As some of you may be aware, even on the western seaboard of the Atlantic, Theresa May is shortly to become Prime Minister of the United Kingdom, after Andrea Leadsom withdrew from the competition to become next leader of our Conservative Party.

Shortly before this happened, though, Michael Deacon, Parliamentary sketchwriter for the Telegraph, wrote this article, In a world of post-truth politics, Andrea Leadsom will make the perfect PM, which begins:

One day in summer 1999, the comedian Stewart Lee was riding through London in a taxi when the driver turned to him. “I think,” said the driver, “that all homosexuals should be killed.”

Somewhat taken aback by the abruptness of this announcement, Lee asked why. “Well,” said the driver. “Because homosexuality is immoral.”

Politely, Lee suggested that notions of morality are far from immutable. For example, he said, modern Western society derives many of its fundamental principles – in ethics, aesthetics, philosophy and more – from ancient Greece: a society in which love between two men was regarded as the purest love of all.

The driver, however, was unimpressed.

“Yes, well,” he huffed. “You can prove anything with facts, can’t you?”

* * * * * * * *

When Lee repeated this line in his stand-up shows, audiences laughed. Maybe they shouldn’t have. Like all great revolutionary thinkers, that taxi driver was simply ahead of his time. Because, if I had to pick a quote to sum up British politics in 2016, it would be that.

Deacon then goes on to attack Andrea Leadsom as if she were Donald Trump and Sarah Palin rolled into one.  (Does anyone remember ReBoot, and how Megabyte and his sister Hexadecimal were merged into Gigbyte?)   But more general issues are involved here, so I will not dwell on this particular incident in British history: especially, I am not going deeply into the ins and outs, or the shake-it-all-abouts, of homosexuality.

But have we suddenly become a post-truth society?  We (on both sides of the Atlantic) may well be one, but this is hardly new.  In 1931, G.K.Chesterton, near the end of an essay On the Intellect of Yesterday, wrote:

One way of putting it is that this is a psychological age, which is the opposite of an intellectual age. It is not a question of persuading men, but of suggesting how they are persuaded. It is an age of Suggestion; that is, of appeal to the irrational part of man. Men [previously] discussed whether Free Trade was false or true; they [now] do not so much discuss whether Empire Free Trade is false or true, as whether it is booming or slumping; whether it is based on an understanding of Mass Psychology, or whether its opponents or supporters have what Americans call Personality.

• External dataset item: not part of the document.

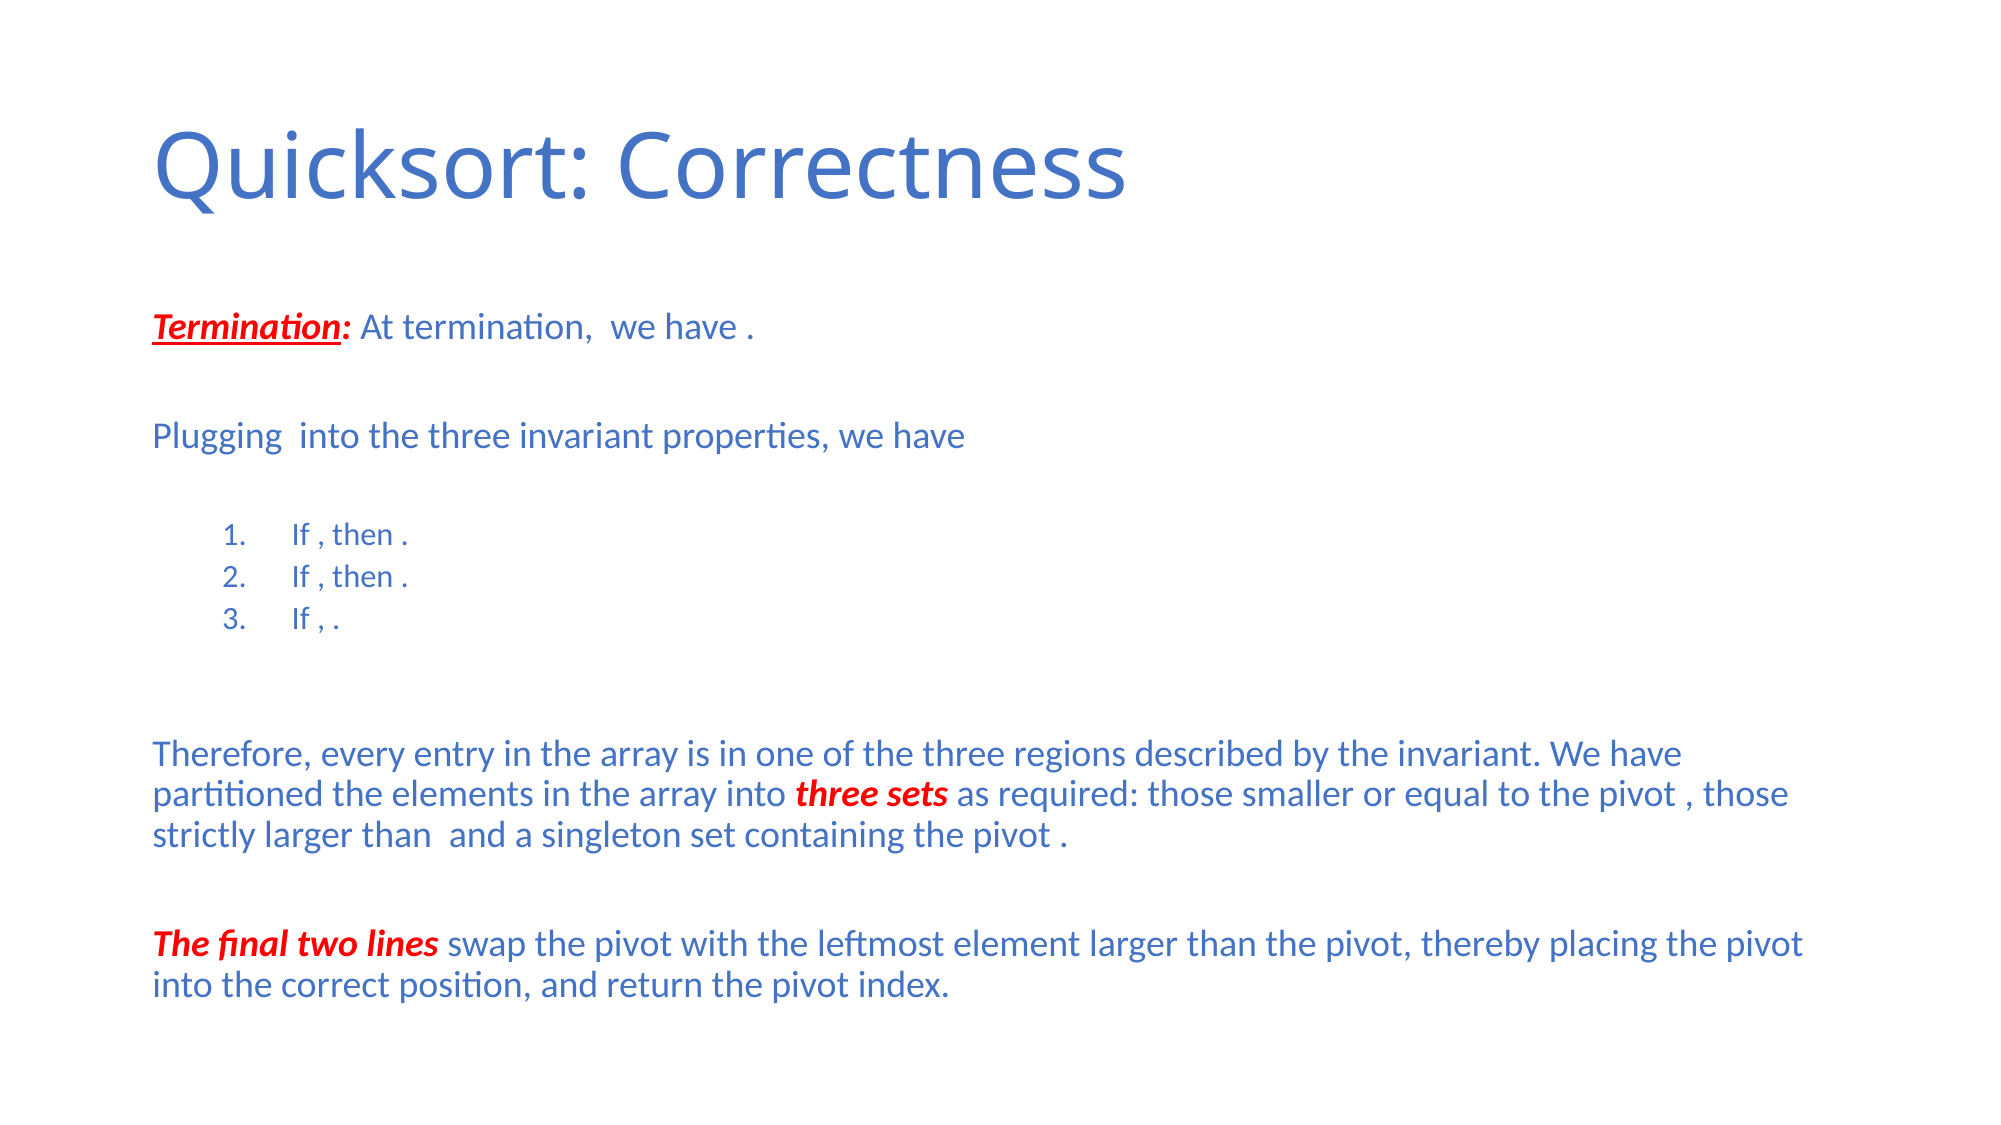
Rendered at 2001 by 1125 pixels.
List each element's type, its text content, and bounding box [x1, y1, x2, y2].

title Quicksort: Correctness [137, 59, 1863, 278]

Is Ancient Greece such a good example as the comedian Stewart Lee seems to think? A civilization may produce wonderful pottery and lousy poetry, though the Ancient Greeks seemed to have been pretty good at both.  But as the 2003 Iraq war loomed, we were treated to the sight of some exquisite gold jewellery from the ancient Assyrians — but they were a civilization who excelled in cruelty.  And the Greeks had a pretty low view of women, and regarded slavery as natural, which found its way into their philosophy.

So, what about persuading men?  Especially, why should one listen to a comedian in regard to the morality of anything?  The entertainment profession is well known for being the prime target of tabloid (newspaper) scandal.  Our own BBC, in my opinion, scores a succession of own goals by sending comedians as reporters over to places where gay folks are severely persecuted and even put to death.

There has recently appeared on our televisions an advertisement which perhaps gets nearer to the truth about Ancient Greek art than any amount of more serious criticism.  But first, Chesterton’s concluding remark about our modern way of approaching issues:

It is all great fun, and there is doubtless a truth in it, as in other things. But, whatever else it is, it is not a mark of stronger mentality, and any old Scotch Calvinist farmer, who could follow his ministers desolate and appalling sermon to Seventeenthly and Lastly, had an immeasurably better brain.